Sandra Lewandowski spent a decade warning about school security concerns caused by the mental health crisis — then a deadly shooting happened outside her school.

RICHFIELD, Minn. — A small memorial still sits outside the front entrance of the District 287 South Education Center in Richfield, four months after a deadly shooting that involved students.

"It feels like a year unfulfilled," said Sandra Lewandowski, superintendent of District 287. "It's obviously not the way any leader wants to leave." 

After 50 years in education, and 16 years leading District 287, Lewandowski imagined her retirement year differently.

"It is everybody's worst nightmare," she said. "A young man died in front of the school."

To somehow make matters even worse, the deadly shooting on Feb. 1 was a nightmare she saw coming. Long before the pandemic heightened public awareness to the youth mental health crisis, Lewandowski was sounding the alarm about what she was seeing.

Intermediate District 287 has long provided specialized learning services for 11 metro-area districts. The schools and classes provide everything from career and technical training to intensive special education and alternative learning.

In the last decade, Lewandowski says the district has taken in kids with increasingly difficult behavioral issues and mental health needs.

"It's important to understand that the students coming through our doors are going in and out of residential treatment — or in and out of ERs — all the time," she said. "It's a rare week that we aren't sending kids to emergency rooms. To be very specific, that can include suicide ideation, it can have homicidal tendencies, and they're coming back to school without having been served. What you have here, happening in our district, is we are the provider to kids who others won't serve.

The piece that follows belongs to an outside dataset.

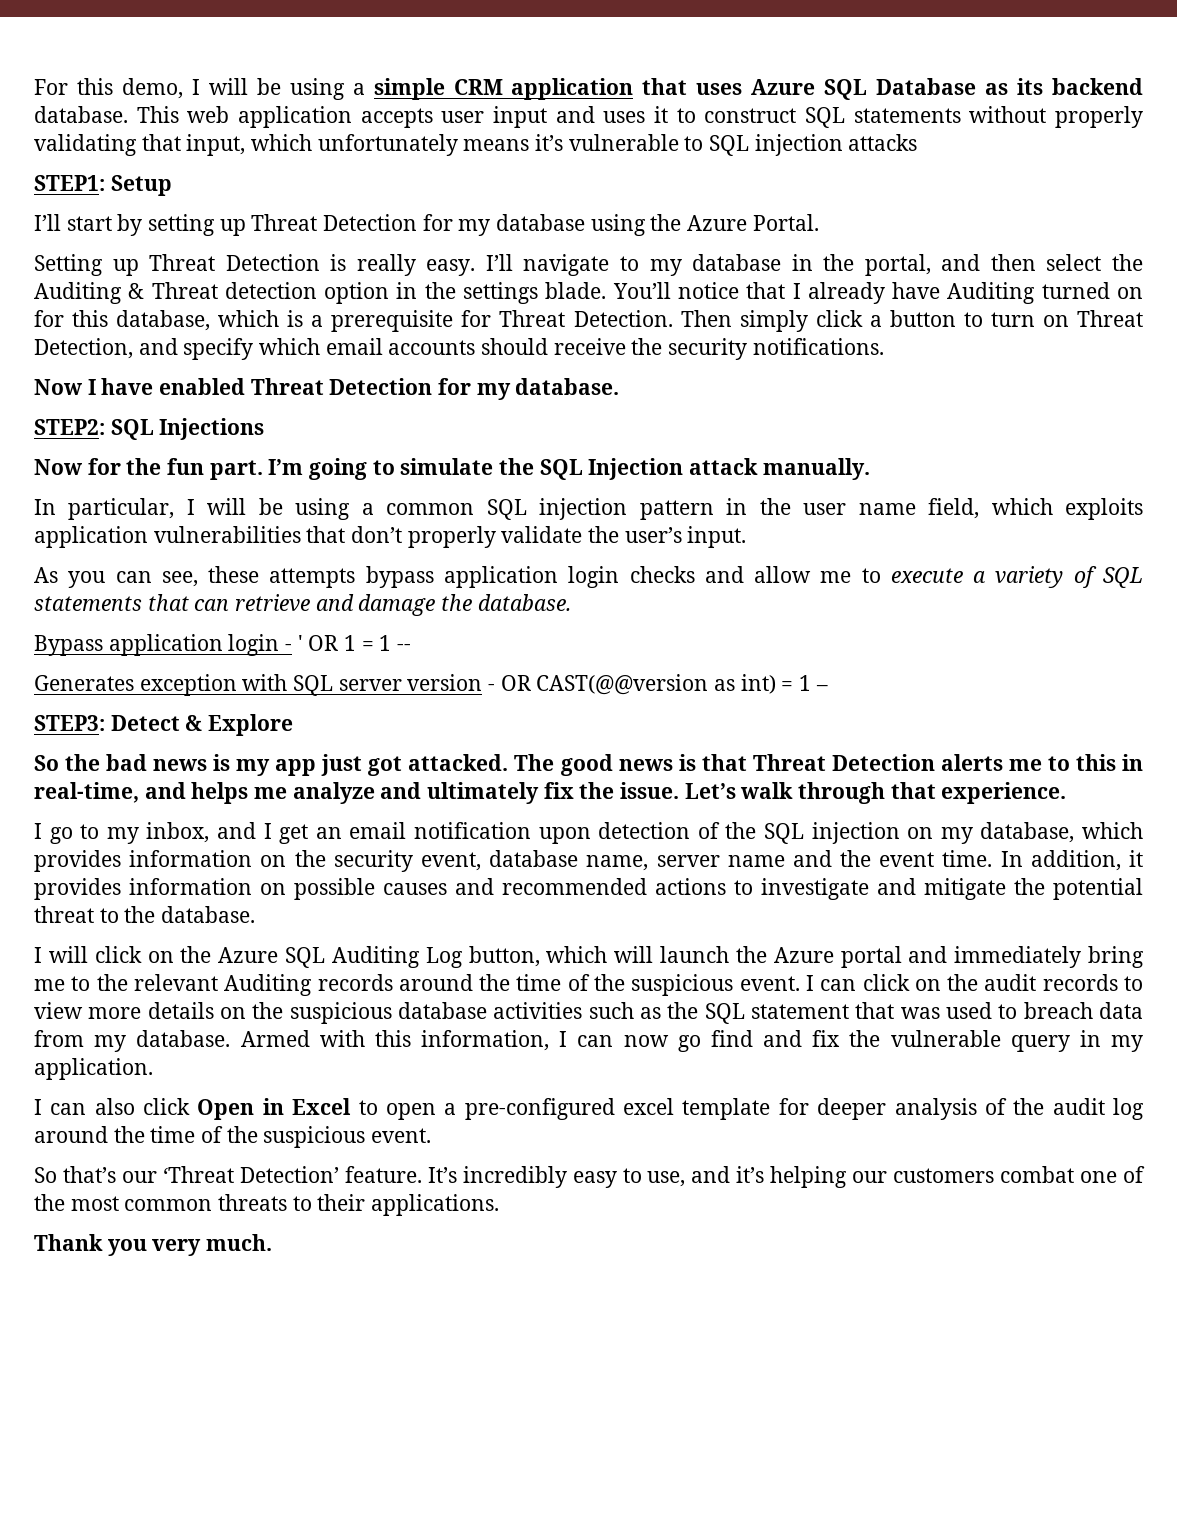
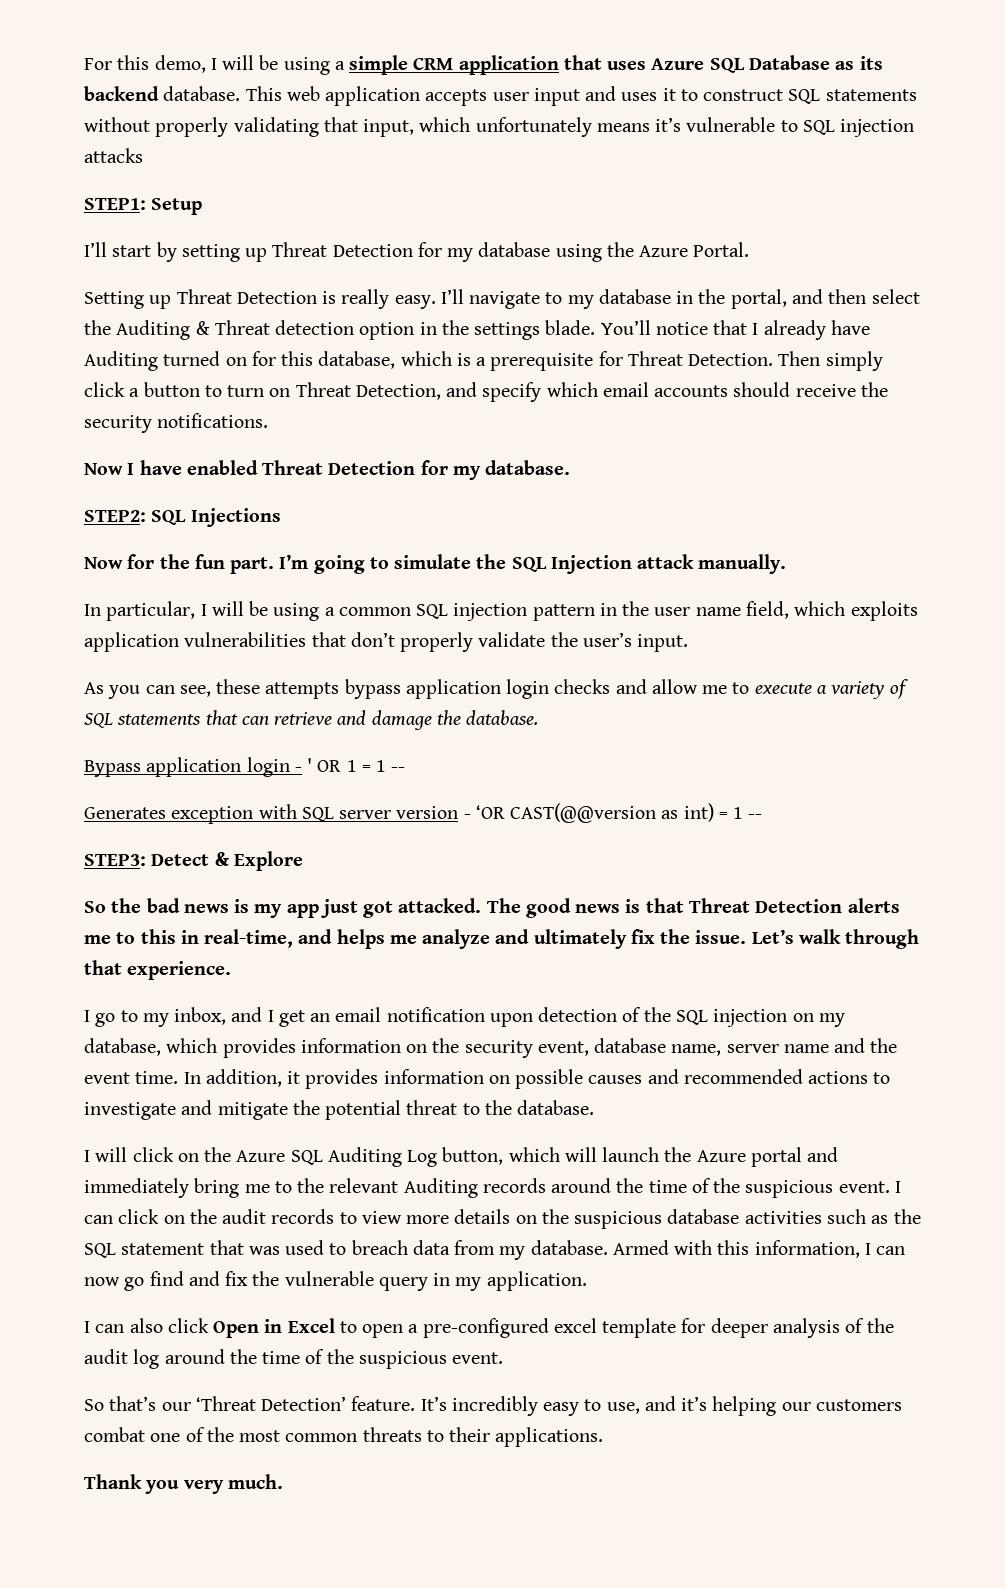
[500,675,531,691] OR -> [475,805,505,819] ‘OR
[815,685,828,691] – -> [748,814,763,819] --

"I just looked in my file this morning; my earliest documented letter to a governor was Governor Dayton in 2013, expressing this very concern. Most of my testimony — and most of my documentation to policy makers — often ended with, 'I appear today because, God forbid something terrible happen, I don't want to look back and say I didn't tell anybody.'"

Even after something terrible did happen this year, Lewandowski kept speaking up.

In May, she testified at the Capitol in support of an education bill, that would provide $15 million in additional mental health support for the kind of special education programs District 287 provides.

"I can tell you, all of the students involved in that shooting have had unmet needs for many years," Lewandowski said during the legislative hearing on May 9th. "I hope no other Minnesota school district has a similar tragedy, but it is my belief we are a canary in the coal mine. If we do not provide children with the trauma response and the mental health services they so desperately need, there will be more tragic outcomes."

Despite her plea, the session ended without an agreement.

"I remember driving away from the Capitol thinking, 'If this doesn't compel action, what would?'" Lewandowski said. "I hope that there will be a special session and I hope that there will be a realization that there is an urgent need. Figures go as high as 40-50% of our kids in this state are suffering right now from mental health issues. If this were a flood or this were a forest fire, we would be rushing to help."

Instead, images of kids rushing out of schools continue to mark school shootings, like the one that just unfolded in Texas.

Sandy says school leaders across the country will continue to take the limited steps they can to safeguard on their own.

"We'll be installing a weapons detection system, over the course of the summer," she said. "We're also focusing on trauma response strategies and race equity work and other things backed by research."

But she says those larger efforts can't be accomplished without support.

Lewandowski: "My immediate question to those policy makers is: What are you going to do to help solve this right now?"

Kent Erdahl: "You're about to step away from this job. It doesn't sound like you're stepping away from this issue."

Lewandowski: "Certainly, I would do anything I could in my retirement to advance this cause."

Erdahl: "You can't just walk away."

Lewandowski: "That's right. I will always be there."